Marsilio lancia Giangiacomo: «Con liste forti vinciamo subito»

13 Agosto 2021

Il presidente della Regione inaugura la sede elettorale del candidato sindaco del centrodestra «L’anima profonda di questa città è vicina ai nostri valori: con noi gente autorevole e credibile»

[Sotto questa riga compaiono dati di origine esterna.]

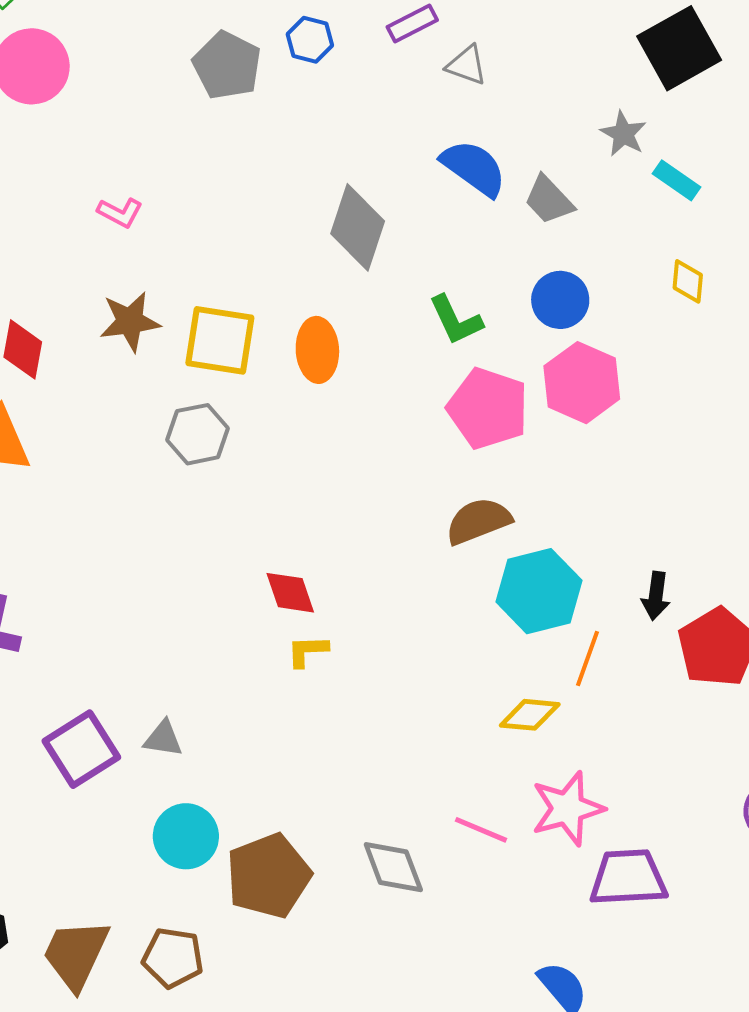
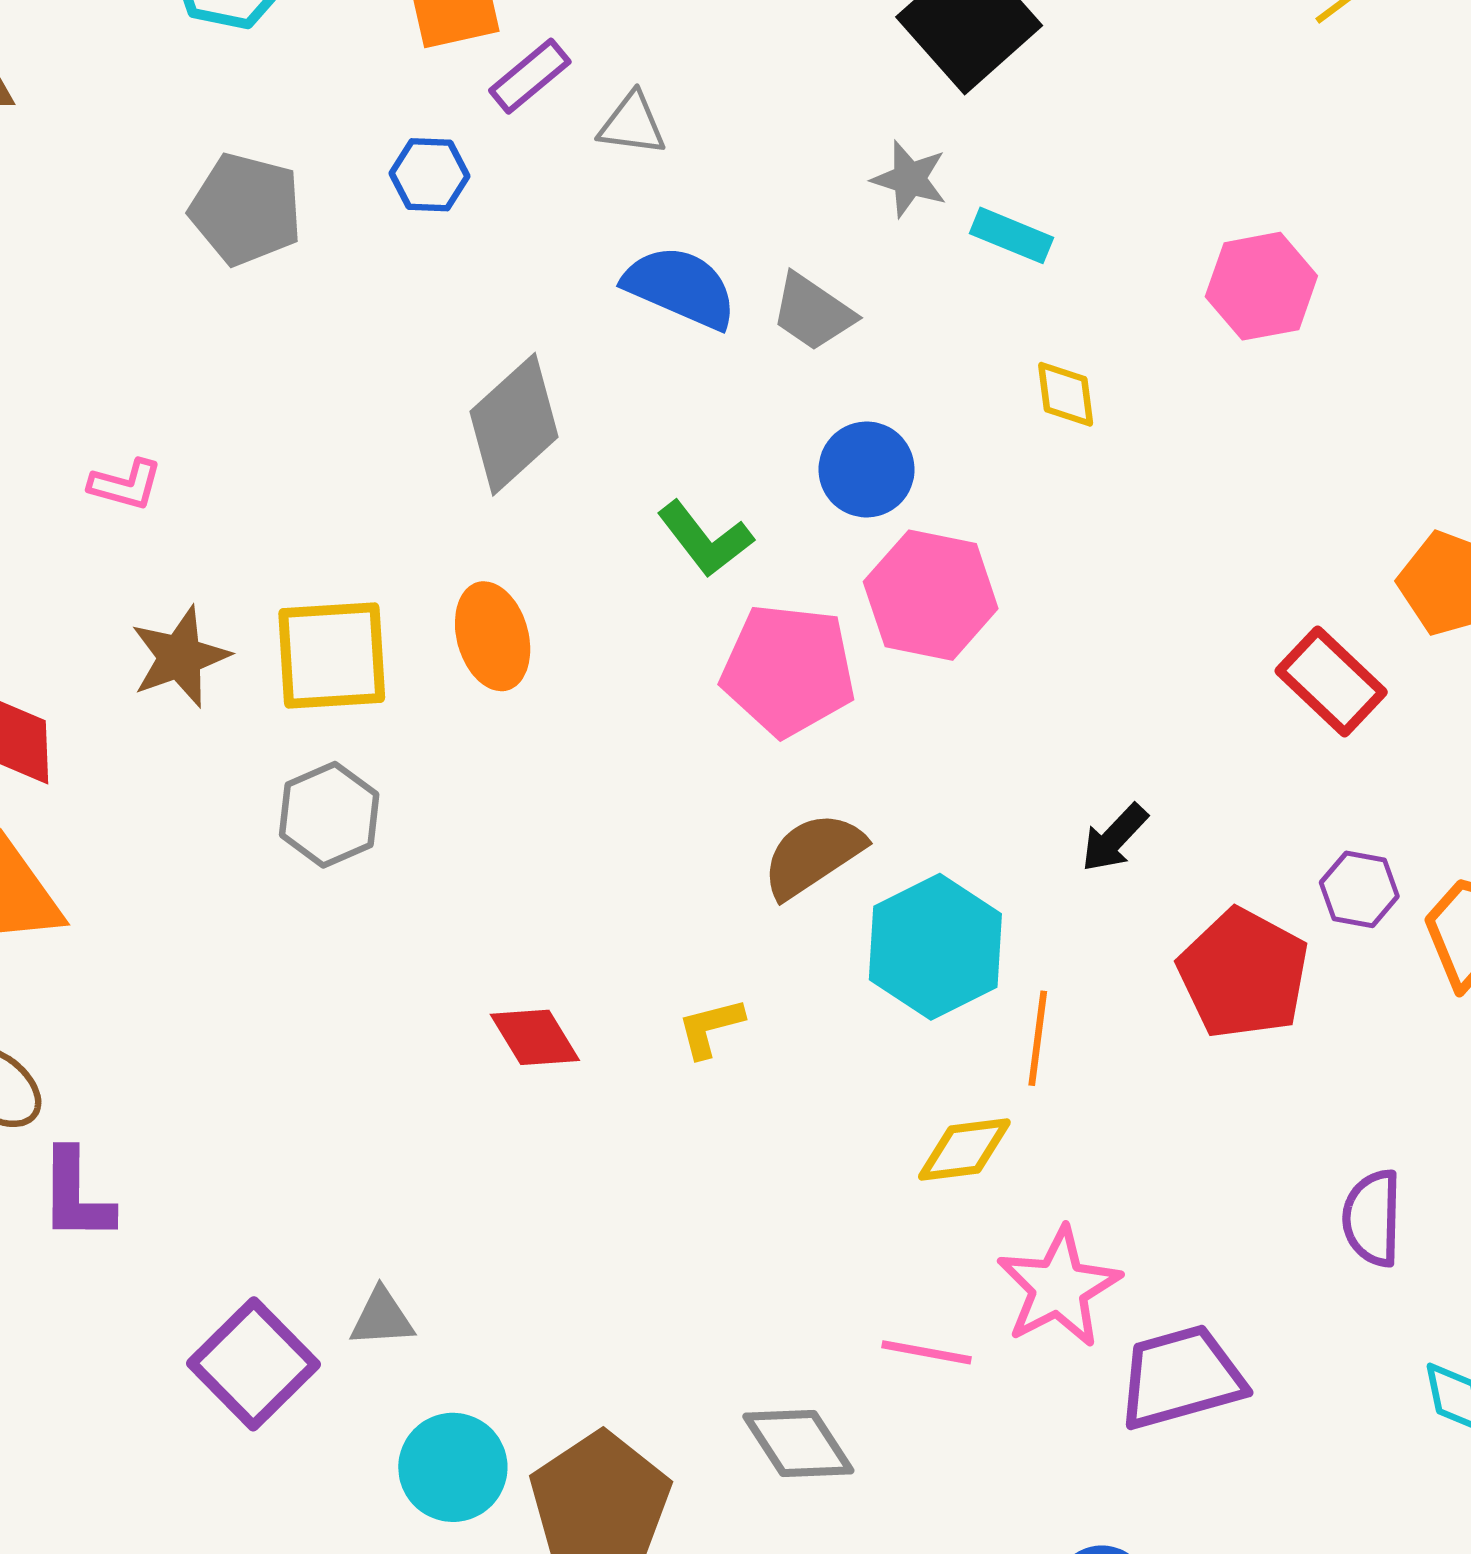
blue hexagon: (310, 40) -> (429, 175), moved
gray diamond: (358, 227) -> (514, 424), turned 42
black arrow: (656, 596) -> (1114, 838), moved, turned 48
yellow L-shape: (307, 651) -> (710, 1028), moved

VASTO. «Io sono convinto che se tutti facciamo il nostro dovere, se facciamo liste forti e credibili, la nostra coalizione è in grado di vincere al primo turno». Inizia con il viatico del presidente della giunta regionale Marco Marsilio, venuto a Vasto per inaugurare il comitato del candidato sindaco Guido Giangiacomo, la campagna elettorale del centrodestra. Ad attenderlo davanti ai due ex Palazzi scolastici di corso Italia ci sono tanti cittadini che, pur non potendo accedere ai locali, sono riusciti a seguire all’aperto i vari interventi grazie a due maxi schermi. Oltre a Marsilio sono seduti al tavolo di presidenza il coordinatore regionale della Lega, Luigi D’Eramo, il senatore Nazario Pagano, il consigliere regionale Mauro Febbo, il coordinatore regionale di Fratelli d’Italia, Etelwardo Sigismondi e Alessandro Abagnale del movimento Autonomi e Partite Iva.
«L’anima profonda di Vasto è molto vicina ai valori tradizionali propri del centrodestra», scandisce il presidente Marsilio, «mettiamoci al lavoro per trovare candidati credibili e autorevoli, fare liste forti e attrattive, solo così potremo vincere al primo turno, chiudere subito la partita e iniziare a lavorare già il giorno dopo. Se non dovessimo vincere al primo turno sono convinto che riusciremo ad arrivare al ballottaggio. L’avversario è il sindaco uscente Francesco Menna, non combattiamo la persona, ma un’amministrazione che ha prodotto l’immobilismo della città». E poi rivolto a Giangiacomo. «Ti aspetto con la fascia tricolore e verrò a trovarti in tutte le occasioni utili, sapendo di trovare la città più dinamica, più viva e più entusiasta del lavoro che faremo insieme».
Sigismondi ha rimarcato la coerenza del candidato sindaco «che da 25 anni è sempre dalla stessa parte. Vasto ha bisogno di cambiare per ripartire», ha detto parafrasando lo slogan elettorale di Giangiacomo, «lo sanno i nostri giovani, i cittadini, gli operatori. C’è bisogno di cambiare per far tornare questa città attrattiva».
D’Eramo ha parlato di elezioni storiche. «Nessuno commetta l’errore di confondere il centrodestra con altre formazioni o con altre coalizioni», ha rimarcato il coordinatore regionale della Lega, «il centrodestra è uno ed è quello composto dai partiti che tradizionalmente hanno scritto la storia degli ultimi trent’anni della politica nazionale. Gli altri sono semplicemente altri. Far vincere Giangiacomo significa ridare a Vasto la centralità che merita. Dobbiamo rimandare a casa la peggiore giunta di centrosinistra che la città possa ricordare e che ha relegato Vasto a non recitare più alcun tipo di ruolo sul proprio territorio e nel quadro politico e complessivo della Regione Abruzzo».